◆ **TEXTE À LIRE**:

::::

Alors que l’émotion reste tangible dans les rues de la capitale alsacienne, l'inhumation de Chérif Chekatt suscite débat et controverse au sein de la municipalité, qui semble revenir sur la fermeté affichée en début de semaine.

Le premier adjoint au maire de Strasbourg avait pourtant donné le ton dès lundi : « la sépulture du terroriste n’a pas sa place ici » .On ne pouvait pas être plus clair… Le maire de Strasbourg, Roland Ries, avait même enfoncé le clou en déclarant aux Dernières nouvelles d'Alsace : "Personnellement je suis plutôt hostile, sinon réticent à son inhumation à Strasbourg.(…) Un type qui a assassiné cinq personnes, je pense que c’est pour moi un problème de lui accorder l’inhumation à Strasbourg."

On allait voir ce que l’on allait voir de la part d’un maire, qui tout socialiste qu’il est, semblait pourtant bien décidé à prendre ses responsabilités. Et voilà que notre matamore de la capitale alsacienne baisse la garde, envisage de revenir sur une position pourtant affichée haut et fort, avant que le père du terroriste ne se présente à la mairie de Strasbourg, précisant qu'il comptait demander le rapatriement du corps de son fils en Algérie. "Il fallait qu'il obtienne des actes de décès. Il nous a indiqué qu'il allait demander au consulat d'Algérie un rapatriement du corps de son fils", a indiqué Roland Ries à l’AFP. "À condition que l'Algérie l'accepte, le corps sera transféré et ce serait pour moi la solution la plus simple", a-t-il ajouté.
Mais comme c’est prévisible, si l’Algérie n’en veut pas ? "Si pour une raison ou pour une autre, cela ne marchait pas, si l'Algérie ne l'acceptait pas par exemple, la possibilité d'avoir une sépulture anonyme, sans médiatisation, pourrait être une solution", a-t-il ajouté. Ben voyons ! 

Ce revirement est d’autant plus incompréhensible, qu’une récente jurisprudence du conseil d’Etat permet dorénavant à un maire de refuser l'autorisation d'inhumation dans un cimetière communal. La plus haute juridiction administrative a estimé, en effet, en décembre 2016, qu'en vertu de ses pouvoirs de police, le maire pouvait s'opposer à une inhumation, si celle-ci risquait de troubler l'ordre public et la tranquillité de la commune : « pour prévenir les troubles à l’ordre public que pourrait susciter l’inhumation dans un cimetière de la commune d’une personne qui a commis des actes d’une particulière gravité (…)le maire peut légalement refuser l’autorisation d’inhumation ».

::::

◆ **DONNÉES FOURNIES**:
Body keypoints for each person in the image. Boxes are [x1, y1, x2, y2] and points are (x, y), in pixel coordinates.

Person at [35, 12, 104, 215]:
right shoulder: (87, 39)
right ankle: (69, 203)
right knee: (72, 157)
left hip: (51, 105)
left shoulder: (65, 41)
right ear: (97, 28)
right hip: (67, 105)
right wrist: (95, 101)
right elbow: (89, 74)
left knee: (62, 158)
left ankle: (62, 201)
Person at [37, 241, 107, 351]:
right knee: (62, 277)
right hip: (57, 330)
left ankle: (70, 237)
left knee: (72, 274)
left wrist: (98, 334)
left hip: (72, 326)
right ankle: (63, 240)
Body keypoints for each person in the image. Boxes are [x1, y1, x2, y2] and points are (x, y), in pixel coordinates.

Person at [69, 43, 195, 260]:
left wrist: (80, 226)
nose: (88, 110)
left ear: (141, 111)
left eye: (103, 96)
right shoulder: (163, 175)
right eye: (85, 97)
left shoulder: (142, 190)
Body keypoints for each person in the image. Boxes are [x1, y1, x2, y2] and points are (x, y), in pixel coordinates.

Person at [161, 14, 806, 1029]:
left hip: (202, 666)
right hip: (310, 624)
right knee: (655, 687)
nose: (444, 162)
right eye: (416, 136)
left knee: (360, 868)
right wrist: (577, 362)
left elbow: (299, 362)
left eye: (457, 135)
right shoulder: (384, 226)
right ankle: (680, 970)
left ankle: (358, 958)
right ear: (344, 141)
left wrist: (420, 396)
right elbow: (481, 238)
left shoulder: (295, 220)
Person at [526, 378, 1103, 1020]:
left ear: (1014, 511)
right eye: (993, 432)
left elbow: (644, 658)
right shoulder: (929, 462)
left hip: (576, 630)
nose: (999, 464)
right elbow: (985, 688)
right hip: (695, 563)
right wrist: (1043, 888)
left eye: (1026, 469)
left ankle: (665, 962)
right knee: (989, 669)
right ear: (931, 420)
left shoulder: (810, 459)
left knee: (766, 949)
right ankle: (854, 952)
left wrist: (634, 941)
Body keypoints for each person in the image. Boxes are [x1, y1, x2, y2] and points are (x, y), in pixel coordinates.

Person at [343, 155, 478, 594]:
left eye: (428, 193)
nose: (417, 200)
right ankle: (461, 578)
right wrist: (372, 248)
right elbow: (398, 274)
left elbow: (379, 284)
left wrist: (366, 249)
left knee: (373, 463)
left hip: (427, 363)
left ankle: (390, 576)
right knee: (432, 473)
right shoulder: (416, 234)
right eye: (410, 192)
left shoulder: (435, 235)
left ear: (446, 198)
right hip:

::::

◆ **EXERCICES**:
#1 D'après le texte sur l'inhumation de Chérif Chekatt, quand le Conseil d'État a-t-il estimé qu'un maire pouvait s'opposer à une inhumation ?
#2 Rédigez la suite du texte sur l'inhumation de Chérif Chekatt, en reprenant après sa dernière phrase.
Les enregistrements forment un ensemble à part, sans lien avec le texte.

◆ **RÉPONSES**:
#1 En décembre 2016.

#2
Le Conseil français du culte musulman (CFCM) presse la ville de Strasbourg à inhumer "le plus rapidement possible" et "dans l'anonymat" Chérif Chekatt, pour "éviter d'en faire une victime". On croit rêver... Comme pour le maire de Strasbourg, on aurait aimé de la part des autorités musulmanes une réaction plus courageuse, à l’image de celle, en 2016, de l’imam de la mosquée de Saint-Etienne-du-Rouvray qui avait fait savoir, après le lâche attentat contre le Père Joseph Hamel, qu’il s’opposerait à une inhumation d’Adel Kermiche dans l’un des deux carrés musulmans de la ville. « On ne veut pas salir l’islam avec cette personne », avait-il déclaré à l’AFP. Et de préciser : « Nous ne participerons ni à la toilette mortuaire, ni à l’inhumation dans l’hypothèse où elle serait réclamée par la famille.»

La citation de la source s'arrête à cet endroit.